→ The task:
Your job with the data below is to output exactly the lines from the one holding "Tech | What" down to the one holding "taking center stage", both included, and no others.

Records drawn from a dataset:

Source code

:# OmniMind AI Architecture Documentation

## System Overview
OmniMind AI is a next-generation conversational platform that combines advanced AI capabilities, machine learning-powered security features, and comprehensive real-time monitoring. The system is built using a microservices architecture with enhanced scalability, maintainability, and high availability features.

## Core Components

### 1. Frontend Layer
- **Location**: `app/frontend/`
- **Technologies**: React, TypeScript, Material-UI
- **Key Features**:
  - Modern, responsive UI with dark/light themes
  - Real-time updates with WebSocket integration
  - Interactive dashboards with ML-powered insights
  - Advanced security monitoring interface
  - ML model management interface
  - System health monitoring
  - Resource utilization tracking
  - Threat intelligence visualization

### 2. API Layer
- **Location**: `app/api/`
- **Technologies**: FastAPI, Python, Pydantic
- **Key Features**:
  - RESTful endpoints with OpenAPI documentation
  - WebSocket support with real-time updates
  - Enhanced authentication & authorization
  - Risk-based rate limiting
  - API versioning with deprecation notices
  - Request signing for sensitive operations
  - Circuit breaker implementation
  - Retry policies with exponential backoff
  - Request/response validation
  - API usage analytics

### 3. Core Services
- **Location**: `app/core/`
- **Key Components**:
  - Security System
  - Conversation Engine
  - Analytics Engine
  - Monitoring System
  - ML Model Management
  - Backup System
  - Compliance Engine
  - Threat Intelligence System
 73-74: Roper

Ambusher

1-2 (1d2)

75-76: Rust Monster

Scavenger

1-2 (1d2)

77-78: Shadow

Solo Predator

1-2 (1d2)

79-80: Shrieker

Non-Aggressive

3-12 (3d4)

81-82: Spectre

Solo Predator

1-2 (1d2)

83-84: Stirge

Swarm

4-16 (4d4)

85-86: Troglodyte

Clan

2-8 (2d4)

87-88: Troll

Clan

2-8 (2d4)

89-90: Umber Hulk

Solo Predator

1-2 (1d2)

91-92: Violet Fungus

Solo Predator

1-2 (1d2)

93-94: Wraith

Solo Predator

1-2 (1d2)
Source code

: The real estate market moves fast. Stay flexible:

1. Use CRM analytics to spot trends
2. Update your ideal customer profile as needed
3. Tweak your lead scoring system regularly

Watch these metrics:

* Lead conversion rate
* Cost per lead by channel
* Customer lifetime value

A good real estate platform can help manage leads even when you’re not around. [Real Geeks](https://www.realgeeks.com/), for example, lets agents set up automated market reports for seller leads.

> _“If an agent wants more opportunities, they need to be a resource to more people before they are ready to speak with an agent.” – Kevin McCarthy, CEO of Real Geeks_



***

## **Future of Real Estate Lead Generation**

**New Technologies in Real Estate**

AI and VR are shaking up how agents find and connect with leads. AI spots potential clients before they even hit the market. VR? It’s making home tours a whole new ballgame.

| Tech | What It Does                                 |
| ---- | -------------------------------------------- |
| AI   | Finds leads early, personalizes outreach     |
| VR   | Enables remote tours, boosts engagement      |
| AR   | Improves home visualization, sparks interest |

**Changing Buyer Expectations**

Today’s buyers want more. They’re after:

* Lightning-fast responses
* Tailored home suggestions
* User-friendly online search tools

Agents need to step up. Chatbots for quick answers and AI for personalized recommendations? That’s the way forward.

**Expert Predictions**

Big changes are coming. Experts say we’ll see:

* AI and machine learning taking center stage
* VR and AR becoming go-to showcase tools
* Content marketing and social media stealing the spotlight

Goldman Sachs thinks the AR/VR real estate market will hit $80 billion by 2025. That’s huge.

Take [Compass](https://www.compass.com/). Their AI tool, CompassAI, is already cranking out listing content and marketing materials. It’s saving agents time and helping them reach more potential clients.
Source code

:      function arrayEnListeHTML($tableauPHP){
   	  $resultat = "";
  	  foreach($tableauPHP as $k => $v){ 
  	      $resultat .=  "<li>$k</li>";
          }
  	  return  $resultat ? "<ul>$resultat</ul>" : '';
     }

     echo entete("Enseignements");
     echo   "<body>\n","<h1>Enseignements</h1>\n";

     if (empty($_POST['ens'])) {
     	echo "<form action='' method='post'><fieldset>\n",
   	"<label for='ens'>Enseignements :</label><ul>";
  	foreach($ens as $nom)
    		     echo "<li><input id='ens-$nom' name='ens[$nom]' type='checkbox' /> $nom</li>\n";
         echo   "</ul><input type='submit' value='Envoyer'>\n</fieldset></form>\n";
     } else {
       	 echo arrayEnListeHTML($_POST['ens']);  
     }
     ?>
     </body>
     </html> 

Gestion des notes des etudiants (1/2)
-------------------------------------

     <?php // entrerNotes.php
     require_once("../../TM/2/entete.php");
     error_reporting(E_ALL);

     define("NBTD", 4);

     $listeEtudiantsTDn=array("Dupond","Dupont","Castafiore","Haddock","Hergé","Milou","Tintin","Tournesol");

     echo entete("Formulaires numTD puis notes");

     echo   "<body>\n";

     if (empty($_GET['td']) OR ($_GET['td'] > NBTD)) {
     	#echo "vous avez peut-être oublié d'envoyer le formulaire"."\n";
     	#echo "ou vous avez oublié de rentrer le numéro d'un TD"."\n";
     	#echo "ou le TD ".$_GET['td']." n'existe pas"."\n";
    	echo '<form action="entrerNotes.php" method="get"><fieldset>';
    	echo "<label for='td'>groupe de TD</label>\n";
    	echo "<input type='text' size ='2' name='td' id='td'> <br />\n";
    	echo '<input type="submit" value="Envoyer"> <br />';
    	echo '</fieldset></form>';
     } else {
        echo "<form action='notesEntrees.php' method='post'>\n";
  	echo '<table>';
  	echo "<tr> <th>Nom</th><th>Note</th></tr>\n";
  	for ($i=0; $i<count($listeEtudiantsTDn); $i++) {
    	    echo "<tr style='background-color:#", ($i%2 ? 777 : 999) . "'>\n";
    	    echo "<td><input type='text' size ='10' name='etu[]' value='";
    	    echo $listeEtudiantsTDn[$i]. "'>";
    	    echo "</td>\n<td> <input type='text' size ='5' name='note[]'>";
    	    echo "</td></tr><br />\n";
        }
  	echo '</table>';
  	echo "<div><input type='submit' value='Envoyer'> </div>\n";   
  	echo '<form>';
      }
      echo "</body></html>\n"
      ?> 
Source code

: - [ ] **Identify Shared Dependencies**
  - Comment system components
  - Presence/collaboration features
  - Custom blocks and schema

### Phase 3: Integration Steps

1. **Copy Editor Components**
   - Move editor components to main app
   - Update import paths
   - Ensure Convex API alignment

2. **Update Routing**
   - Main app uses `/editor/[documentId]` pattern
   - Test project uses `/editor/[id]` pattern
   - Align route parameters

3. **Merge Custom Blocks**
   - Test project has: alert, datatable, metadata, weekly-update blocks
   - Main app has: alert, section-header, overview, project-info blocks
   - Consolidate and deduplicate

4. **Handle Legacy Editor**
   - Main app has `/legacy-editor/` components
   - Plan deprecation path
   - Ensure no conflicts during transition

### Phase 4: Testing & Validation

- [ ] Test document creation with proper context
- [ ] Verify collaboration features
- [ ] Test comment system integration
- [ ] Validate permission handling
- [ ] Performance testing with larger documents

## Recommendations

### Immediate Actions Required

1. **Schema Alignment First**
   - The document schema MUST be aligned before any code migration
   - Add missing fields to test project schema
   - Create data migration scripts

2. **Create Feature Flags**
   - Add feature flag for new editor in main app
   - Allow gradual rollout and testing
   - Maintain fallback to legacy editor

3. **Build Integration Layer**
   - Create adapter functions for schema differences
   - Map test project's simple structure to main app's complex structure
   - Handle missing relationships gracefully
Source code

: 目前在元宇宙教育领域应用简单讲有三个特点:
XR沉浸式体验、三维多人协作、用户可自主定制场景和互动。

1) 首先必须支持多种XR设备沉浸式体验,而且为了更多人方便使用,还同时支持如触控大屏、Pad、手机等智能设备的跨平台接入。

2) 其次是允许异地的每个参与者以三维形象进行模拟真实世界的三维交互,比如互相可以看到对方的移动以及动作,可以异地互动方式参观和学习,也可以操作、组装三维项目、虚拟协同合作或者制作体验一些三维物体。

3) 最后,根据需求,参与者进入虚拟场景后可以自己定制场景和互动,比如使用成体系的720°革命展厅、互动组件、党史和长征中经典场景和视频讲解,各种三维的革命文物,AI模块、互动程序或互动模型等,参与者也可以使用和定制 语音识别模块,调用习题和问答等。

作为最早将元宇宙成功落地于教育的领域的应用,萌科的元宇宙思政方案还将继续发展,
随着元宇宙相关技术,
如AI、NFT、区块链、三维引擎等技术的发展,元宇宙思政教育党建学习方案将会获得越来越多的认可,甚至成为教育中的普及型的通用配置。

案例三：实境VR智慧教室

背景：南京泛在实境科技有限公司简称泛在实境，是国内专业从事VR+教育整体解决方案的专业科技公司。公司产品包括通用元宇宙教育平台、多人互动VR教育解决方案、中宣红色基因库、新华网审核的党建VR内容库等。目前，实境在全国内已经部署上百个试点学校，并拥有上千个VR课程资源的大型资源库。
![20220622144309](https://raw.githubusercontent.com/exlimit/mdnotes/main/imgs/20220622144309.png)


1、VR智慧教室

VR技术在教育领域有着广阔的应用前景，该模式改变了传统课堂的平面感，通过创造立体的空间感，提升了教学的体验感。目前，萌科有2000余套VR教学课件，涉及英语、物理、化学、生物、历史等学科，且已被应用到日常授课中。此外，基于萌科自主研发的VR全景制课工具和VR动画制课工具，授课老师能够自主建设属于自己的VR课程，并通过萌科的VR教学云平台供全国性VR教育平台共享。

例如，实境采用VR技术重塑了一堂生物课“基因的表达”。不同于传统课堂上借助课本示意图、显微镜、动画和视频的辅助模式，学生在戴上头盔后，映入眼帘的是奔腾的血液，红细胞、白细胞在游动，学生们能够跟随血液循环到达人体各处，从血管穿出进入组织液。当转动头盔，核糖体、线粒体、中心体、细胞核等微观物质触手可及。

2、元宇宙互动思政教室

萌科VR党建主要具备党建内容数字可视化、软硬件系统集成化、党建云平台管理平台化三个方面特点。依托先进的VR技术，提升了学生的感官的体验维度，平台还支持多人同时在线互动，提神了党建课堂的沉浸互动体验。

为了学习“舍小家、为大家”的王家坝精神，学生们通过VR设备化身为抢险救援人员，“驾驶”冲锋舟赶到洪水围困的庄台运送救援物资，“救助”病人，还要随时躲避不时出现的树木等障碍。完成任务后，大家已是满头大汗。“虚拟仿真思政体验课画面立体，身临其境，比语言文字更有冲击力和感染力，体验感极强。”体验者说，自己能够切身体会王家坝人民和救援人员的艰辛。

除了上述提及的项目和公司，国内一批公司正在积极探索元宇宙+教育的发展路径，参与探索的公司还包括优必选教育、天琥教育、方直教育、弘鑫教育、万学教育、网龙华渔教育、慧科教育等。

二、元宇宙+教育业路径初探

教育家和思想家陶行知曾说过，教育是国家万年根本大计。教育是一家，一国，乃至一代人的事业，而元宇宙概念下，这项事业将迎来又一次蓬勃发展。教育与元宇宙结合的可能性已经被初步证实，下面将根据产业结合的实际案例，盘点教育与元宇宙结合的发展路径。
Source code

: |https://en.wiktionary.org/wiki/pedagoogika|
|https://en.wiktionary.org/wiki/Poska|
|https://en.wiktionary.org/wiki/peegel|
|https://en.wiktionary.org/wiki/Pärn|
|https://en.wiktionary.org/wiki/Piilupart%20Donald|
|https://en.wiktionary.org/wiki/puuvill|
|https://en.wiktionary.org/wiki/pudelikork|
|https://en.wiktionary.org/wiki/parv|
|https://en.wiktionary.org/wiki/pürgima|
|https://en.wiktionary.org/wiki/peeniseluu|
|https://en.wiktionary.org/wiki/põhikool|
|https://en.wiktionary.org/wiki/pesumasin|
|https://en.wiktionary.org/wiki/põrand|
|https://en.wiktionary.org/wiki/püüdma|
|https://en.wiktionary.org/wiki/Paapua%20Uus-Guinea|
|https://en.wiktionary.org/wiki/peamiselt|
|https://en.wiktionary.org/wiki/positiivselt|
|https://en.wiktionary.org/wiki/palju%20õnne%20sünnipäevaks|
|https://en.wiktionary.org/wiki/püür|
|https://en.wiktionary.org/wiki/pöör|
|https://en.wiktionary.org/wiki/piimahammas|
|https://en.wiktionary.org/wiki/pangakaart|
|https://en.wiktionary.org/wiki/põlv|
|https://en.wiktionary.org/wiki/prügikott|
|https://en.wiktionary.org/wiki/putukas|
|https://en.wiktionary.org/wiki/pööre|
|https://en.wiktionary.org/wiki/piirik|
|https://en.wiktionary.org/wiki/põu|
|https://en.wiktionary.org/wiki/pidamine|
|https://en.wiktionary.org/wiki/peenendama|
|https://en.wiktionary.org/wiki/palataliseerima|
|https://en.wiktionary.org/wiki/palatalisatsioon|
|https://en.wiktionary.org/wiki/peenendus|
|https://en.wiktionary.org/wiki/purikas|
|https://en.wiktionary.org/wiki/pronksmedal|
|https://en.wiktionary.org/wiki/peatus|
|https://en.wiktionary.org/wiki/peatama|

→ Answer for the task:
| Tech | What It Does                                 |
| ---- | -------------------------------------------- |
| AI   | Finds leads early, personalizes outreach     |
| VR   | Enables remote tours, boosts engagement      |
| AR   | Improves home visualization, sparks interest |

**Changing Buyer Expectations**

Today’s buyers want more. They’re after:

* Lightning-fast responses
* Tailored home suggestions
* User-friendly online search tools

Agents need to step up. Chatbots for quick answers and AI for personalized recommendations? That’s the way forward.

**Expert Predictions**

Big changes are coming. Experts say we’ll see:

* AI and machine learning taking center stage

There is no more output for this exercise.